Thanks to over $6 million (US) in city, provincial and federal subsidies to the Out Games and the conference, the conference was probably the largest-ever, truly international conference in LGBT history. The subsidies meant that many from poorer, farther nations could attend -- almost half of the 2000 attendees were from nations other than the United States and Canada.

Alice Knom, lawyer defending nine men in Cameroon who were arrested for being gay. All other Cameroon delegates were denied visas by the new Conservative Party Canadian government.

Mariela Castro Espin, Director of Cuba’s Centro Nacional de Educacion Sexual, and Maria Berenice Dias, Judge of Appeal, Court of Justice, State o Rio Grande do Sul (Brazil)

One of the most dramatic moments of the conference came in the plenary on Africa and the Arab World when Lebanon's Rasha Moumnoh, spokeswoman for Helem, the first LGBT non-governmental organization in the Arab world, was forced to give her presentation via videotape on a huge projection screen. Moumnoh, who had previously planned to attend the conference in person, said that the struggle for LGBT rights cannot be divorced from other, "non-LGBT" issues, especially in a country whose modern infrastructure is being obliterated and over 600,000 homeless refugees crowd the nation's broken highways and cities. Moumnoh reported that her organization had turned over its entire facilities to aid the refugees.

Rasha Moumnoh, spokeswoman for Lebanon's Helem

Despite the fact that other plenary speakers, particularly from the Third World, echoed Moumnoh's statement that "non-LGBT" issues like poverty can't be ignored or neatly separated out from "core" LGBT issues, conference organizers bureaucratically thwarted a proposed resolution calling for an immediate ceasefire to the very conflict which prevented one of its own plenary speakers from attending.

Part of the Mexican delegation with Iran's Arsham Parsi, Secretary-General of the Persian Gay & Lesbian Organization (second from right)

Members of Chicago's Gay Liberation Network along with Edgar Oscar Atadero, President of ProGay Philippines, led a workshop entitled "Against War?" The main theme was the need for solidarity between LGBT people and others subjected to violence and discrimination such as in war. Such solidarity is not only a moral but a practical necessity -- while LGBT people must lead our own struggles, our freedom won't come without support from the non-gay majority. For LGBT people here to expect support for our battle against growing theocracy in the U.S., we need to oppose the attempts of our government to impose its will on peoples of other countries.

(l to r) Alan Segal, a new friend from Calgary, plus GLN's Bob Schwartz, Rich Wilson & Andy Thayer

The conference ended with a "Declaration of Montreal," believed to be the first such manifesto attempting to incorporate the demands of LGBT people around the world, which will be presented to the United Nations and governments in every country. Ms.
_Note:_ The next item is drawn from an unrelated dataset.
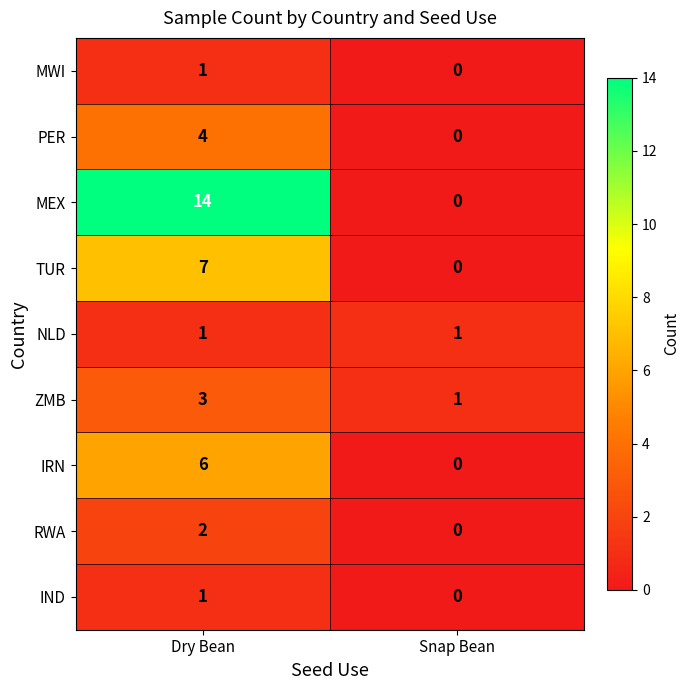

What is the average value of the TUR series?

4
Louise Arbour, herself the United Nations High Commissioner for Human Rights and a plenary speaker at the conference, pledged to give the Declaration wide circulation at the UN, where LGBT organizations are battling to get consultative status.

The conference added a distinctly human rights focus to the overall gathering, reminding the participants that while LGBT people can freely gather for sports and culture in gay-friendly Montreal, gay sex is considered criminal activity in over 20 countries, and subject to the death penalty in seven. The games continue this week, and the next OutGames and international conference will be in Copenhagen, Denmark in 2009.

Montreal's Olympic Stadium. The city hosted the 1976 Summer Olympics.

The Stadium as seen from the city's Mont Royale.

Gay couple takes in the view on Mont Royale.